Descending once again the conical hill of Mwnt, I was pleasantly surprised to see a small church below me. Bone-White, sun-bleached, it contrasted sharply with the green field it was situated in. I made a bee line for it.
Unable to resist old churches, and also old cemeteries, the Holy Cross Church ticked all the boxes: the building dated back to the 13th-14th Century, and traditionally a church had stood on this site since the age of the Celtic Saints in the 5th-7th Century. And it was an open, cool oasis in the heat of the day.
I had the church to myself, the only sound was the buzzing of a bluebottle trying to find its way back out into the light. Dust motes span in cobwebbed windows.
The dedication of the church to the Holy Cross is a sign of its antiquity, and just inside was a font from the 14th Century, verdigris-tinged, in need of a scrub.
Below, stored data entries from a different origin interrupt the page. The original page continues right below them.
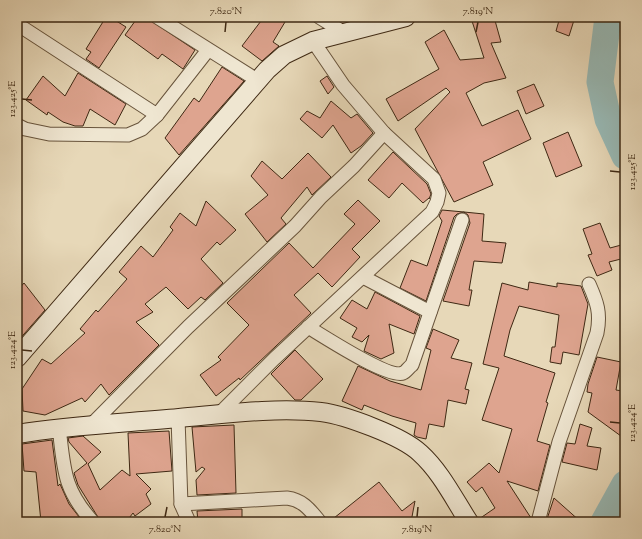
<svg xmlns="http://www.w3.org/2000/svg" width="642" height="539" viewBox="0 0 642 539" font-family="'Sorts Mill Goudy',serif">
<rect width="100%" height="100%" fill="#e7d8b8"/>
<filter id="stains"><feTurbulence type="fractalNoise" baseFrequency=".005" numOctaves="4"/><feColorMatrix values="0 0 0 0 .2 0 0 0 0 .09 0 0 0 0 .02 0 0 0 .5 -.17"/></filter>
<radialGradient id="worn" r=".72"><stop offset=".6" stop-color="#630" stop-opacity="0"/><stop offset="1" stop-color="#630" stop-opacity=".3"/></radialGradient>
<g fill="none" stroke-linecap="round" stroke-linejoin="round">
<g stroke="#98b9b5" stroke-width="27">
<path d="M608 17 600 82 608 119 625 156"/>
<path d="M604 522 625 484"/>
</g>
</g>
<g fill="#dea48f" stroke="#3e2813">
<path d="M106 17H110L126 27 99 68 86 59 91 52 86 49Z"/>
<path d="M138 17H144L150 20 195 50 183 69 162 54 158 59 125 35Z"/>
<path d="M264 17H288L273 42 279 46 262 61 242 46Z"/>
<path d="M478 17H494L501 42 491 43 506 78 484 83 466 93 482 126 518 110 531 139 483 162 493 185 454 202 415 129 450 92 446 88 398 121 386 99 439 69 425 42 444 30 460 60 484 58 471 18Z"/>
<path d="M560 17H575L569 36 556 31Z"/>
<path d="M222 67 244 81 179 155 165 138 194 98 199 102Z"/>
<path d="M78 73 126 104 115 125 90 109 83 126H75L63 122 48 112 47 115 26 100 43 76 65 96Z"/>
<path d="M327 76 334 87 328 94 320 81Z"/>
<path d="M534 84 544 106 526 114 517 91Z"/>
<path d="M331 101 351 118 357 114 373 133 361 146 351 153 333 125 322 138 300 119 307 111 320 118Z"/>
<path d="M568 132 582 166 556 177 543 143Z"/>
<path d="M393 152 427 184 431 194 429 199V198L423 203 402 183 389 198 368 180Z"/>
<path d="M308 153 331 177 312 195 307 187 281 218 286 224 267 242 245 214 268 195 251 176 262 161 282 179Z"/>
<path d="M358 200 380 221 352 249 360 257 332 287 318 273 294 295 311 313 240 380 239 378 216 396 200 375 221 360 218 357 249 325 227 303 289 243 313 268 355 224 344 214Z"/>
<path d="M206 201 236 230 220 245 217 242 201 259 223 283 205 300 201 297 188 309 166 287 145 304 153 312 136 322 159 345 109 395 101 384 85 402 82 398 45 415 23 411 22 389 42 359 51 364 85 333 80 329 96 310 98 312 127 279 119 272 141 246 153 257 173 230 170 227 180 213 196 226Z"/>
<path d="M442 210 464 212 457 214 454 217 426 301 400 288 411 260 427 266 442 221 439 216Z"/>
<path d="M464 212 484 214 482 241 506 243 502 263 474 261 469 290H472L469 306 443 301 470 223 468 215Z"/>
<path d="M600 223 610 248 625 244V258L609 262 612 270 597 276 588 255 592 254 583 229Z"/>
<path d="M529 282 557 287V283L581 286 588 304 579 355 563 352 561 364 550 362 552 347H555L559 315 519 306 510 330 504 356 555 373 546 402 548 403 537 441 550 445 538 491 507 481 531 518 530 522H479V519L495 508 482 487 476 492 467 482 489 463 499 473 512 429 482 420 499 368 483 364 502 283 528 290Z"/>
<path d="M24 283 45 310 17 342V291Z"/>
<path d="M375 292 420 316 414 334 389 324 394 353 381 359 364 351 369 335 362 342 352 337 357 328 340 318 352 300 367 309Z"/>
<path d="M433 329 459 340 451 358 472 363 465 389 469 390 466 404 448 400 444 427 429 424 426 439 417 437 414 435 416 423 392 416 364 405 362 410 342 401 358 366 390 381 421 390 431 350 426 348Z"/>
<path d="M295 350 323 379 301 400H295L271 374Z"/>
<path d="M597 357 621 362 616 390 623 391 621 407 625 410V439L588 412 592 393 587 392 588 384Z"/>
<path d="M580 424 592 428 587 446 601 448 597 470 562 462 567 443 575 444Z"/>
<path d="M234 425 236 493 197 495 196 480 205 469 202 467 196 472 192 427Z"/>
<path d="M169 431 172 471 136 474 151 489 146 494 151 504 135 516 133 513 126 522H101L78 485 74 473 87 463 69 442 68 438 83 436 101 452 88 464 100 490 122 470 130 476 128 433Z"/>
<path d="M52 440 58 486 60 484 69 504 83 522H41L36 472 24 471 22 444Z"/>
<path d="M379 482 402 511 415 501 411 522H329Z"/>
<path d="M554 498 581 522H546Z"/>
<path d="M242 509V522H198L197 511Z"/>
</g>
<g fill="none" stroke-linecap="round" stroke-linejoin="round">
<g stroke="#68543c" stroke-width="15">
<g id="street">
<path d="M157 17 257 80"/>
<path d="M319 17 343 32"/>
<path d="M17 24 157 115 208 50"/>
<path d="M17 125 25 129 49 134 128 135 142 129 157 115"/>
<path d="M363 277 430 312"/>
<path d="M308 327C323 336 389 379 403 373 406 372 409 367 412 365L462 220"/>
<path d="M219 414 274 359 432 212 437 202 439 193 434 179 384 133 343 85 313 41"/>
<path d="M178 418 181 504 189 522"/>
<path d="M92 424 188 327 295 226 321 197 354 166 384 133"/>
<path d="M59 427C64 469 63 489 93 522"/>
<path d="M181 504 287 498C303 500 310 510 320 522"/>
<path d="M538 522 559 442 597 333C601 313 597 302 589 284"/>
</g>
</g>
<g stroke="#3e2813" stroke-width="20">
<g id="secondary">
<path d="M17 358 267 70 284 55 313 41 406 17"/>
<path d="M17 434C71 425 125 423 179 418 224 414 276 407 321 412 345 415 402 436 420 453 441 472 454 499 469 522"/>
</g>
</g>
<use href="#street" stroke="#efe6d1" stroke-width="13"/>
<use href="#secondary" stroke="#efe6d1" stroke-width="18"/>
</g>
<path fill="none" stroke="#3e2813" stroke-width="1.5" d="M225 32 226 22M476 32 478 22M22 99 32 100M610 171 620 172M22 350 32 351M610 422 620 423M165 517 167 507M417 517 418 507"/>
<rect width="642" height="539" fill="none" stroke="#e7d8b8" stroke-width="44"/>
<rect x="22" y="22" width="598" height="495" fill="none" stroke="#3e2813" stroke-width="1.5"/>
<g font-size="10" text-anchor="middle" fill="#3e2813">
<text x="226" y="14">7.820°N</text>
<text x="478" y="14">7.819°N</text>
<text transform="translate(11 99) rotate(-90)" y="4">123.425°E</text>
<text transform="translate(631 172) rotate(-90)" y="4">123.425°E</text>
<text transform="translate(11 350) rotate(-90)" y="4">123.424°E</text>
<text transform="translate(631 423) rotate(-90)" y="4">123.424°E</text>
<text x="165" y="532">7.820°N</text>
<text x="417" y="532">7.819°N</text>
</g>
<rect width="100%" height="100%" filter="url(#stains)"/>
<rect width="100%" height="100%" fill="url(#worn)"/>
</svg>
How many babies had been baptised here? From those first, blessed ripples, where did the tide of life take them? Did any of them lie in the cemetery outside these walls?
Also of interest to history buffs like myself was a the remains of a 15th Century timber Rood-screen. The carved heads of what are probably the twelve apostles can still be made out, though the one that I studied looked more like a boxer with a flattened nose and cauliflower ear.
St.Rocky, perhaps?
I sat for a little while, soaking up the atmosphere, thinking of time and wishing for whispers, when the wooden door behind me suddenly opened and my friend entered.
“I just knew that this is where you would be!”
My wife and kids were in the car, and it was time to head back to our caravan. And so I did, but pushed things by having a quick walk around the small, enclosed churchyard first. Luckily, (for my overheating family in the car), there were many graves but few headstones, and of course the old ones were written in Welsh. It seems the graves of the newly dead had conceded their epitaphs to the English tongue.
History; Natural history; this place was a wonder.